According to AFA, the experienced adviser pathway should apply to advisers with 10 years’ experience (across the last 15 years) as at 1 January 2022, who had a clean record, but it should be subject to a 10-year sunset clause.

Speaking to ifa, AFA CEO Phil Anderson said: “We continue to support this position, which we believe provides a good balance between the professional objectives of the advice profession and the need to retain experienced quality advisers”.

However, speaking on a recent ifa podcast, Eugene Ardino, CEO of Lifespan Financial Planning, offered another perspective.

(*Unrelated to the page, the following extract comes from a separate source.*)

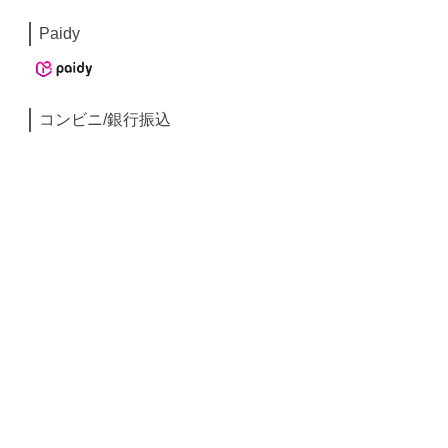
Paidy
コンビニ/銀行振込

Stressing that he does not agree that the proposed pathway could be a blemish on the industry, Mr Ardino said, “there are many things that make a professional”.

Conceding that “you’ll potentially have advisers that don’t have a degree”, Mr Ardino said: “You’ll have a lot of advisers that have degrees, just not financial planning degrees, so they tick a degree box.”

“I think there are many things that make a profession. There are many things that make a person or a practitioner a professional. If a client wants an adviser with a financial planning degree, well, there’ll be plenty of them out there. So horses for courses,” he said.

“I don’t see that as a big deal, and I don’t see why we have to replicate all the other professions”.

Stressing that “we can build our own profession”, Mr Ardino highlighted the positive features of the experience pathway in the context of the great adviser exodus.

“Our profession is very different from others in many ways. We deal in opinions more than facts, I think, not just interpreting laws and often those opinions can be back-tested to see how good or how bad they work, which again, is not as common in other professions. It is really different, and it probably needs to cater to more types of advisers,” he opined.

“So no, I don’t think that’s a big deal and I think if it also means that we keep more advisers, we’re not going to have enough advisers to meet advice demands as it is even if no other adviser leaves, and we get 10 times the number of new advisers coming in.”

Ultimately, Mr Ardino said, a balance needs to be struck between ticking boxes and ensuring more Australians have access to advice.